OKLAHOMA CITY (AP) -- For years, Esther Houser has been suspicious of what she thought was ineffective enforcement of the rules that govern the standard of care at nursing homes regulated by the state Department of Health.
"We just knew that things weren't right," said Houser, the ombudsman for long-term care at the state Department of Human Services.
The arrest of a high-ranking Health Department official on a federal charge of taking a bribe from a nursing home operator seems to have vindicated Houser's suspicions.
Former Deputy Health Commissioner Brent Van Meter is accused of accepting a $1,000 bribe to help qualify a nursing home operator for federal funds.
Attorney General Drew Edmondson has said more arrests are likely.
"There certainly have been a lot of rumors over the past several years that there was corrupt activity going on in the inspection section," said former state Rep. Don McCorkell of Tulsa.
McCorkell's 1979 Nursing Home Reform Act established the structure for nursing home regulation and inspection as well as a standard of care for nursing home residents and patients rights.
"We had started hearing allegations that some of this was going on," McCorkell said. "If you create laws and the district attorney is corrupt, they don't get prosecuted. The same thing goes on the regulation side."
Edmondson, whose office's Medicaid Fraud Unit worked with the FBI in the probe, has said corruption within the Health Department could have compromised the quality of care in some nursing homes and created life-threatening conditions.

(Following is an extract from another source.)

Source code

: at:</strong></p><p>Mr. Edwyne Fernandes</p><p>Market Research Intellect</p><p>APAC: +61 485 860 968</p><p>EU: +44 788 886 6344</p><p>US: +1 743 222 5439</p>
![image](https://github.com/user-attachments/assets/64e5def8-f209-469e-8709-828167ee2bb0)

That possibility troubles Houser, who monitors the state's nursing home system and suggests ways to correct violations.
"The principal ones that are the hardest to take as an advocate for residents have been those that have resulted in physical harm or the death of the residents," she said.

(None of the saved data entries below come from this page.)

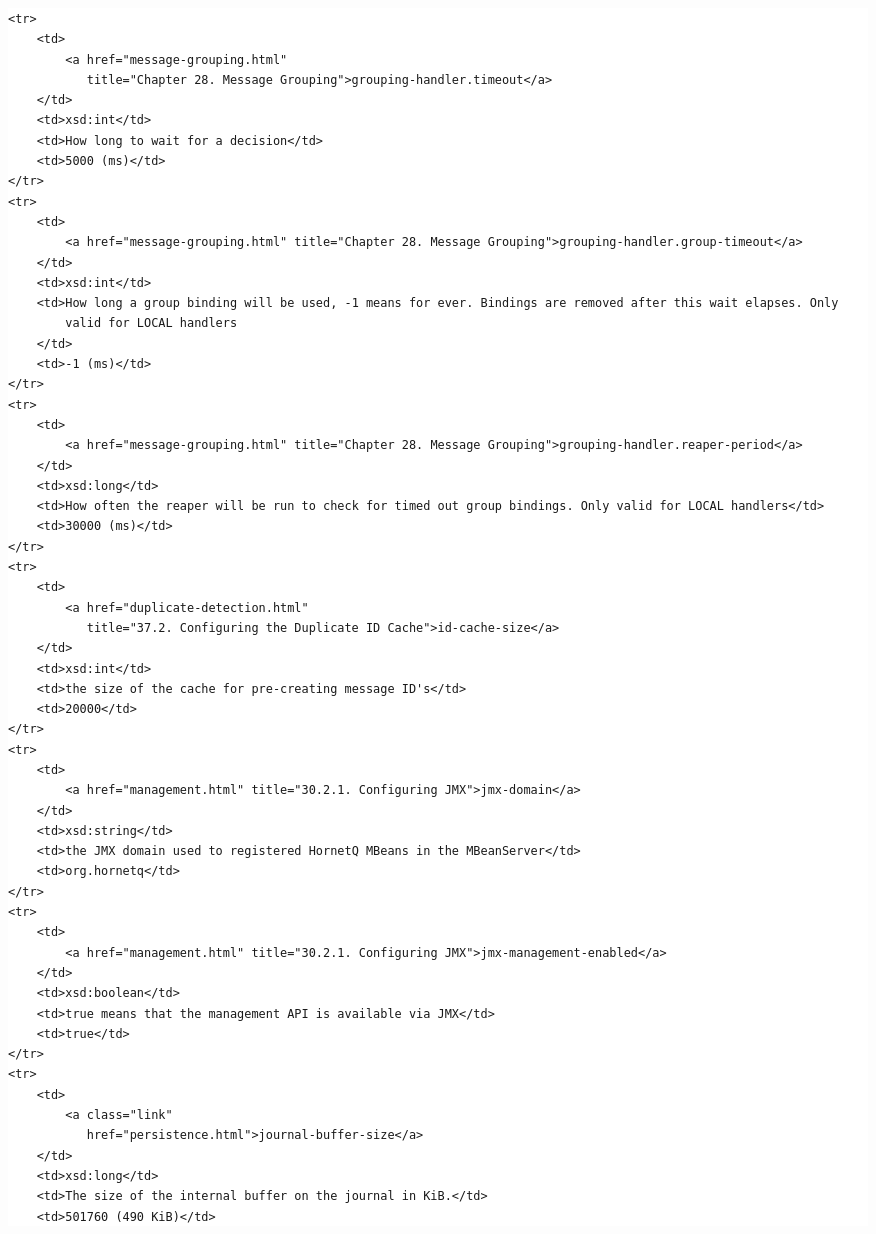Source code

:     <tr>
        <td>
            <a href="message-grouping.html"
               title="Chapter 28. Message Grouping">grouping-handler.timeout</a>
        </td>
        <td>xsd:int</td>
        <td>How long to wait for a decision</td>
        <td>5000 (ms)</td>
    </tr>
    <tr>
        <td>
            <a href="message-grouping.html" title="Chapter 28. Message Grouping">grouping-handler.group-timeout</a>
        </td>
        <td>xsd:int</td>
        <td>How long a group binding will be used, -1 means for ever. Bindings are removed after this wait elapses. Only
            valid for LOCAL handlers
        </td>
        <td>-1 (ms)</td>
    </tr>
    <tr>
        <td>
            <a href="message-grouping.html" title="Chapter 28. Message Grouping">grouping-handler.reaper-period</a>
        </td>
        <td>xsd:long</td>
        <td>How often the reaper will be run to check for timed out group bindings. Only valid for LOCAL handlers</td>
        <td>30000 (ms)</td>
    </tr>
    <tr>
        <td>
            <a href="duplicate-detection.html"
               title="37.2. Configuring the Duplicate ID Cache">id-cache-size</a>
        </td>
        <td>xsd:int</td>
        <td>the size of the cache for pre-creating message ID's</td>
        <td>20000</td>
    </tr>
    <tr>
        <td>
            <a href="management.html" title="30.2.1. Configuring JMX">jmx-domain</a>
        </td>
        <td>xsd:string</td>
        <td>the JMX domain used to registered HornetQ MBeans in the MBeanServer</td>
        <td>org.hornetq</td>
    </tr>
    <tr>
        <td>
            <a href="management.html" title="30.2.1. Configuring JMX">jmx-management-enabled</a>
        </td>
        <td>xsd:boolean</td>
        <td>true means that the management API is available via JMX</td>
        <td>true</td>
    </tr>
    <tr>
        <td>
            <a class="link"
               href="persistence.html">journal-buffer-size</a>
        </td>
        <td>xsd:long</td>
        <td>The size of the internal buffer on the journal in KiB.</td>
        <td>501760 (490 KiB)</td>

In extreme cases, elderly or disabled nursing home residents have been left lying in their own waste, she said. Reports of residents suffering from chronic bed sores and other abuse are not uncommon.

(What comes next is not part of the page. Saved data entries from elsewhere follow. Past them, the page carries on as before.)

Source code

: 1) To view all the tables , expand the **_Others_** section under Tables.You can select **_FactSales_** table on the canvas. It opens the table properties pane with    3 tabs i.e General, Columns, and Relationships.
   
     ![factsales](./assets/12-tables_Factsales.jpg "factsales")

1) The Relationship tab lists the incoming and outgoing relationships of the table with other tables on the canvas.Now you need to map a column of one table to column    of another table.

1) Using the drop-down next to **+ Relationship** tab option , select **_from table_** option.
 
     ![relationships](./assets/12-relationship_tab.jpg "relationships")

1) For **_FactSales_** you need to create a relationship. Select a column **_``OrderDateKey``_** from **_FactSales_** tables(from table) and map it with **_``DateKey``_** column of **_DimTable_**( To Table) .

In some cases, incapacitated residents get no help eating or getting a drink of water, creating filthy conditions that are also violations of state health regulations.
"When they're identified, they need to be acted upon," she said.
Protecting nursing home residents and improving the quality of their lives was the genesis of McCorkell's nursing home legislation, which was the first major measure he sponsored after being elected to the Oklahoma House in 1978. He served until 1996.
"Conditions were bad," McCorkell said. "We had circumstances where we had a large amount of cases where people had massive bedsores."
He said many nursing homes provided "horrendous care" and there were "a lot of problems in terms of patients' funds being abused," he said.
"It was an outrageous situation," McCorkell said. "We didn't have a patient bills of rights. We didn't have requirements for unannounced inspections."
The measure established a legislative framework for nursing home regulation that protected patients and provided for their care.
"It was a very, very difficult act to pass. There was tremendous resistance," McCorkell said. "Like every other industry, there are good players and bad players."
No one knows that better than Houser. Out of about 8,000 problems involving nursing homes that she deals with each year, 99 percent are resolved cooperatively between the ombudsman and nursing home facilities.
It's the 1 percent that refuse to satisfactorily resolved isputes and comply with nursing home regulations that require swift, strong enforcement action, she said
"You need to have very strict prosecution," McCorkell said.
Reacting to the nursing home crisis, the House has passed a measure requiring the Oklahoma Health Care Authority to certify nursing home inspectors and stiffening penalties for regulators who give advance warnings of inspections.
Houser said the Health Department is not the only state agency responsible for investigating unsafe and unsanitary conditions at nursing homes. Her agency already has authority under federal and state law to investigate complaints against nursing homes.
"Any way you can assure there will be checks and balances in the system is a good thing," she said.
The ombudsman's office has a 16-member staff located around the state at various area agencies on aging. The office also has a support network of 200 volunteers.
"We need more volunteers to provide in facility advocacy," she said.
Houser said her principal complaint about the Health Department's inspection practices is "failure of the enforcement system to adequately deter, to stop violations and to keep them from continuing."
She said inspectors do a good job of pinpointing problems, but that the penalties against violators are ineffective.
"We would like to see the folks at the Health Department supported and get inspectors' findings supported," Houser said.
McCorkell said the ombudsman's program should have legal standing to take action against nursing home violators when the Health Department doesn't.
"That's the one that has the institutional history of being on the side of patients," he said.
Houser said she believes the leadership team that has taken control of the Health Department and its nursing home inspection division will do their best to identify the agency's internal problems and turn things around.
"There's a lot of willingness on the staff to do the right thing," Houser said. "I want to see them get a chance to do it."